> **Quoted passage**:
▼▼▼

GearCars & Trucks

The 7 Most Reliable Adventure Vehicles

We looked at the data and found that these seven cars and trucks were the most likely to get past the 200,000-mile mark

Can't stop, won't stop. (Photo: Honda)
Can't stop, won't stop.

The Toyota Tacoma has a reputation for lasting approximately forever. But what other adventuremobiles are also regularly going the distance?

To find out, we mined the data looking for models that can handle dirt roads and that regularly make it past the 200,000-mile mark—a pretty clear indication of reliability. Our first batch of information came from the Consumer Reports' annual vehicle satisfaction survey. That survey reaches hundreds of thousands of members, and one question asks whether their vehicles have clocked more than 200,000 miles. We also went through’s annual data scrape of every vehicle sold in the U.S. last year. From there, we were able to determine which cars and trucks were most often purchased with more than 200,000 miles.

▲▲▲

> **Data supplied**:
▼▼▼

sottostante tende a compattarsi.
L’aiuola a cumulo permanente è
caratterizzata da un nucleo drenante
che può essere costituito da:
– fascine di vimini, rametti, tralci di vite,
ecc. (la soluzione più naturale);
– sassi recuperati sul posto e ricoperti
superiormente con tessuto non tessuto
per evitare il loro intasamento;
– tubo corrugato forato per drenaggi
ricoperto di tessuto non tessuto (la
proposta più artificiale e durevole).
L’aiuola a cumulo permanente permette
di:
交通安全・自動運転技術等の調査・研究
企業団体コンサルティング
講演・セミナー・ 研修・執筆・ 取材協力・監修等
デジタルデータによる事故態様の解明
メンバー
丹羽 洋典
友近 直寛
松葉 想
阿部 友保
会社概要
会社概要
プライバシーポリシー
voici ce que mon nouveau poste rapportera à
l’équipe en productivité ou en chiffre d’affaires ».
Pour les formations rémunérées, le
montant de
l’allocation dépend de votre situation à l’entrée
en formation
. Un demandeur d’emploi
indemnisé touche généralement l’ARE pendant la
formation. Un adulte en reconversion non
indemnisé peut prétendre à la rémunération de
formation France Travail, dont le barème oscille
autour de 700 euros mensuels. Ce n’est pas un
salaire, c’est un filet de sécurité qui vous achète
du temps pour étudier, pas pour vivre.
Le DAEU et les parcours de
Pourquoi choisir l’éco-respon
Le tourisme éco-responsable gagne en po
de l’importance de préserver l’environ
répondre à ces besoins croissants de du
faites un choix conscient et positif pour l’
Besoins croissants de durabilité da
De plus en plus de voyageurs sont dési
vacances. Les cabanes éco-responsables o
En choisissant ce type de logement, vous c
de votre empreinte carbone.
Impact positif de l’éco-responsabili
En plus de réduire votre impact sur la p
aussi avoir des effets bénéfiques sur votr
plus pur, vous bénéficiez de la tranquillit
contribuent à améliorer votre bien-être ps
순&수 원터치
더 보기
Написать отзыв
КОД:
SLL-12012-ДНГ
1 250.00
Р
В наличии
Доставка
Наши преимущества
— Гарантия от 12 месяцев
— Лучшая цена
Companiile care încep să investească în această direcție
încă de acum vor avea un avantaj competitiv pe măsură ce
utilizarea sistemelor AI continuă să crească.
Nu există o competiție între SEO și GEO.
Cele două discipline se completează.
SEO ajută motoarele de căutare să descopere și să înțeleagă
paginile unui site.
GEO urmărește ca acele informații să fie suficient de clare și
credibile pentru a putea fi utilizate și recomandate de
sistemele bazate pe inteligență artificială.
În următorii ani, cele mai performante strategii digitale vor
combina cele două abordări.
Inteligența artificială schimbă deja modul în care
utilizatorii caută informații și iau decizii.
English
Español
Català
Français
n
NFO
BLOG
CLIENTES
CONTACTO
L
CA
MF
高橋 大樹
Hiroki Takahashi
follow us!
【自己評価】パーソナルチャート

▲▲▲

> **Description of the task**: Print the passage of the article on reliable adventure vehicles starting with "The 7 Most Reliable" and going on through "stop. (Photo: Honda)". The listing has no part in any of this.

> **Answer for this exercise**:
The 7 Most Reliable Adventure Vehicles

We looked at the data and found that these seven cars and trucks were the most likely to get past the 200,000-mile mark

Can't stop, won't stop. (Photo: Honda)